Na contramão do fluxo de imigração atual, os brasileiros que decidem se mudar para a Argentina são atraídos pelo clima cultural de Buenos Aires, a menor criminalidade nos centros urbanos e um sistema escolar de qualidade. Além disso, existe um substancial contingente de brasileiras que, por questões do coração, se mudam para a Argentina para morar com os namorados.A possibilidade de unir trabalho e estudo em outro país atraiu Anderson Rodrigo dos Santos, que desembarcou em Buenos Aires há três meses, como parte do sistema de residência temporária. O catarinense de 25 anos decidiu no ano passado se mudar para Buenos Aires. Daqui a poucas semanas começará o ciclo básico da Universidade de Buenos Aires, a mais prestigiada da capital, onde pretende estudar Medicina. Enquanto isso, trabalha no restaurante Me Leva Brasil, um dos mais emblemáticos pontos de encontro da comunidade imigrante em Buenos Aires, também freqüentado pelos "hermanos" admiradores da culinária e da cultura tupiniquim. "Decidi estudar em Buenos Aires porque a faculdade aqui é muito boa", explica Santos. "A papelada para o trâmite da residência foi mais fácil do que havia imaginado." Atualmente residindo no bairro portenho de Palermo, ele diz que só encontrou dificuldades para se adaptar ao idioma e à culinária local. "É muito diferente da nossa."Nascido em Florianópolis, Santos nunca tinha estado na Argentina, mas ficou entusiasmado com a recepção. "Todos são amáveis e acolhedores com os brasileiros." Por enquanto, ele não tem planos definidos para permanecer muitos anos na Argentina.

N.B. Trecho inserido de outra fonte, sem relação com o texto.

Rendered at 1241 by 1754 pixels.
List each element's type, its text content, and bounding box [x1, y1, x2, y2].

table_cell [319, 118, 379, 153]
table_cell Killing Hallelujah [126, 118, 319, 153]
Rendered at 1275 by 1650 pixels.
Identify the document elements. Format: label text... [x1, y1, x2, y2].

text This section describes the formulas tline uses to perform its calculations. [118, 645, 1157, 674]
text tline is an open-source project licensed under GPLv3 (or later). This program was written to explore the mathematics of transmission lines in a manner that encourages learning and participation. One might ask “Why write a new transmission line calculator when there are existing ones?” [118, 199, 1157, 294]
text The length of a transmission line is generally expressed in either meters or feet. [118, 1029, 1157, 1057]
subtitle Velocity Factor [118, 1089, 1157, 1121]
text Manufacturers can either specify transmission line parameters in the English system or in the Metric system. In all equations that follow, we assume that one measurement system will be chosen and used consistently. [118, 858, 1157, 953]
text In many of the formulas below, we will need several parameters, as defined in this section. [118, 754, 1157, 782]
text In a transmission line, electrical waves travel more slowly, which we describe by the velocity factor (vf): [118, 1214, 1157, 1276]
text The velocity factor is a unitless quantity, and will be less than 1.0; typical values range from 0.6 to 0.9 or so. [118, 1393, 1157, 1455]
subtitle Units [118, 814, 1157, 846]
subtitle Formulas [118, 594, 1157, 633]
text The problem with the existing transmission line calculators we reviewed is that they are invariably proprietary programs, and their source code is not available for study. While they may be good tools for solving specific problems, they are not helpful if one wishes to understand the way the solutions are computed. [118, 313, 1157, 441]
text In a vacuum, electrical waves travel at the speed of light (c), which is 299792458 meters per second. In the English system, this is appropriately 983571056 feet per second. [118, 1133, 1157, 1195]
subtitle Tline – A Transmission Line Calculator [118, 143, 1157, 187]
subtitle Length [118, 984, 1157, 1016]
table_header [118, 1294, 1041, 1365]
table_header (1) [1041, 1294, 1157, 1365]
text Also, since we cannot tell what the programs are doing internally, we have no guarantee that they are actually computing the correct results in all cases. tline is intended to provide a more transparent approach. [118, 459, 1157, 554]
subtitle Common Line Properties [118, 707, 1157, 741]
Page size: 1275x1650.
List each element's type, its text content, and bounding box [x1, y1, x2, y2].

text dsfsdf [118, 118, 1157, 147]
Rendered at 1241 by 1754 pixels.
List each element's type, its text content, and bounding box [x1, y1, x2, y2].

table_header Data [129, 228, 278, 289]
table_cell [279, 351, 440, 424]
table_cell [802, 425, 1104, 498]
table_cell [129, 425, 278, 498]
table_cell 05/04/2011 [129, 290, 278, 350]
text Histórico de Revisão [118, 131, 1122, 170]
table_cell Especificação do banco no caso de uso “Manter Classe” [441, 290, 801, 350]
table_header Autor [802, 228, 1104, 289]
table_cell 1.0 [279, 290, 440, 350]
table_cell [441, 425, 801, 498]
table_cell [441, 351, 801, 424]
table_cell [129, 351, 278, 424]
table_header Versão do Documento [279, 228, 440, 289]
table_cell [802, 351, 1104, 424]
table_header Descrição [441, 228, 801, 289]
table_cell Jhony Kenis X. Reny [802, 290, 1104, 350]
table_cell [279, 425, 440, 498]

E não descarta a hipótese de pedir em alguns anos transferência para um curso de Medicina no Brasil. Já a arquiteta Cristina Rodrigues Pereira fez questão de encaminhar a papelada para conseguir a residência temporária "do outro lado". "Primeiro me instalei aqui com o visto de estudante. Mas depois passei para o sistema da residência temporária. Ele permite que eu possa trabalhar com carteira assinada, além de estudar."Cristina, que se mudou para Buenos Aires há três anos - onde passou a residir com o namorado, para fazer um curso de pós-graduação em Arquitetura -, já trabalha em um escritório como arquiteta. "O trâmite da residência foi um pouco demorado, pois há muitas pessoas que estão recorrendo a esse sistema. Mas já estou com um documento provisório."